Benefits Beyond Muscle

Building stronger legs is the obvious payoff, but regular squatting delivers benefits that go well beyond visible muscle. Squats are one of the most effective exercises for improving bone mineral density at the hip and lumbar spine, two of the most fracture-prone areas as people age. Progressive resistance training programs that include squats have been shown to increase both lean mass and bone density at these sites, reducing the risk of hip and vertebral fractures.

Squats also improve functional movement patterns you use every day: sitting down and standing up, climbing stairs, picking things up from the floor. Strengthening these patterns helps maintain independence as you get older and reduces injury risk during sports or physical labor. Because squats demand so much muscle mass at once, they also trigger a strong hormonal response. High-intensity squat sessions with sufficient volume (six or more sets) produce significant post-exercise increases in growth hormone, which supports muscle repair and recovery.

Common Squat Variations

The bodyweight squat is the simplest version. You stand with feet roughly shoulder-width apart, lower yourself by bending your hips and knees, and stand back up. No equipment needed, and it’s where most beginners should start.

The goblet squat adds a dumbbell or kettlebell held at chest height. The front-loaded weight naturally encourages an upright torso, making it easier to maintain good form. It’s an excellent bridge between bodyweight squats and barbell work.

The back squat places a barbell across the upper back. This allows you to load the movement with significantly more weight than other variations, making it the go-to for building maximum strength. Because the weight sits behind your center of gravity, your torso tends to lean forward more, which increases the demand on your hips and lower back.

The front squat positions the barbell across the front of the shoulders. Like the goblet squat, the front-loaded weight keeps your torso more upright and shifts emphasis toward the quadriceps. Both front-loaded variations also place a stronger demand on the core and upper back compared to back squats, since those muscles have to work harder to prevent you from folding forward.

Getting Your Form Right

Stance width is more personal than most people think. Research categorizes a narrow stance as roughly shoulder width, a medium stance as about 1.25 to 1.5 times shoulder width, and a wide stance as 1.5 to 2 times shoulder width. There’s no single “correct” width. Your hip anatomy, leg length, and mobility all influence what feels natural and allows you to reach good depth without discomfort.

A few principles hold true regardless of stance. Your feet should angle outward slightly (typically 15 to 30 degrees), and your knees should track in the same direction as your toes throughout the movement. As you descend, think about sitting back and down rather than just bending your knees forward. Keep your chest up and your weight balanced across your whole foot, not shifted onto your toes.
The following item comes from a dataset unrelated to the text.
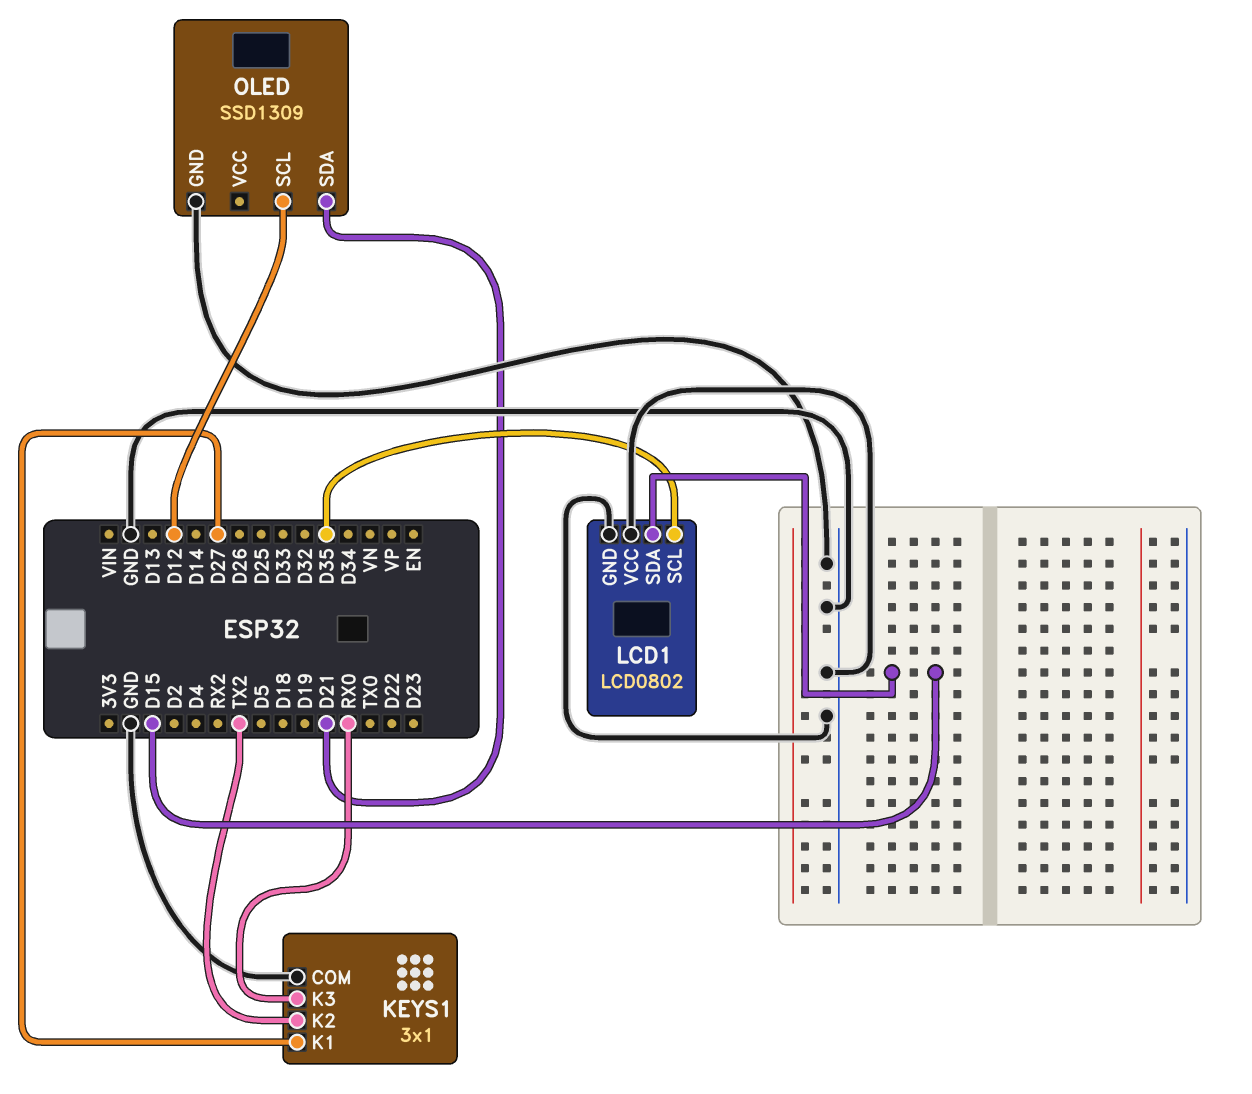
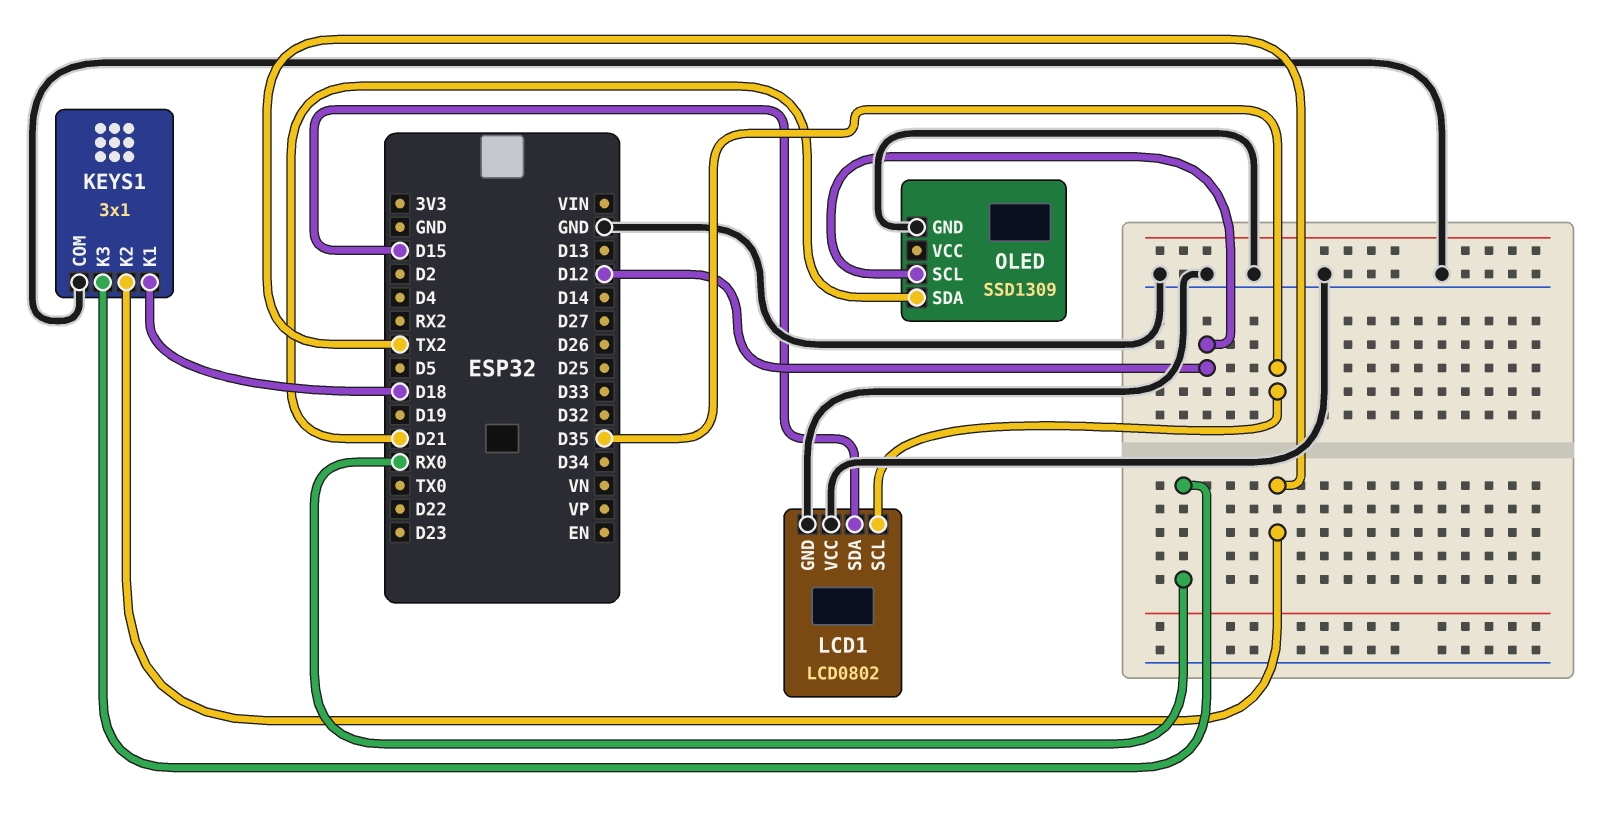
KEYS1 pin K1: D27 -> D18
Depth is another variable with some flexibility. A parallel squat, where your thighs reach roughly horizontal, is the standard benchmark. Going deeper increases the range of motion and slightly changes which muscles work hardest, but it also requires more hip and ankle mobility. If your lower back starts to round (often called “butt wink”) at the bottom, you’ve gone past what your current mobility allows. Working on ankle and hip flexibility over time will let you squat deeper safely.

Who Should Squat

Almost everyone. Squats are used in rehabilitation settings for people recovering from knee or hip injuries, in strength programs for competitive athletes, and in general fitness routines for people who just want to stay healthy. The movement pattern is fundamental to human biomechanics. You squat every time you sit in a chair.

If you’re new to exercise, start with bodyweight squats and focus on controlling the descent for two to three seconds before standing back up. Once you can do three sets of 15 with good form, you’re ready to add weight. Progress to goblet squats first, then to barbell variations if your goals call for heavier loading. The key with any version is consistency: squatting two to three times per week, with gradual increases in difficulty, produces steady gains in strength, muscle, and bone density over months and years.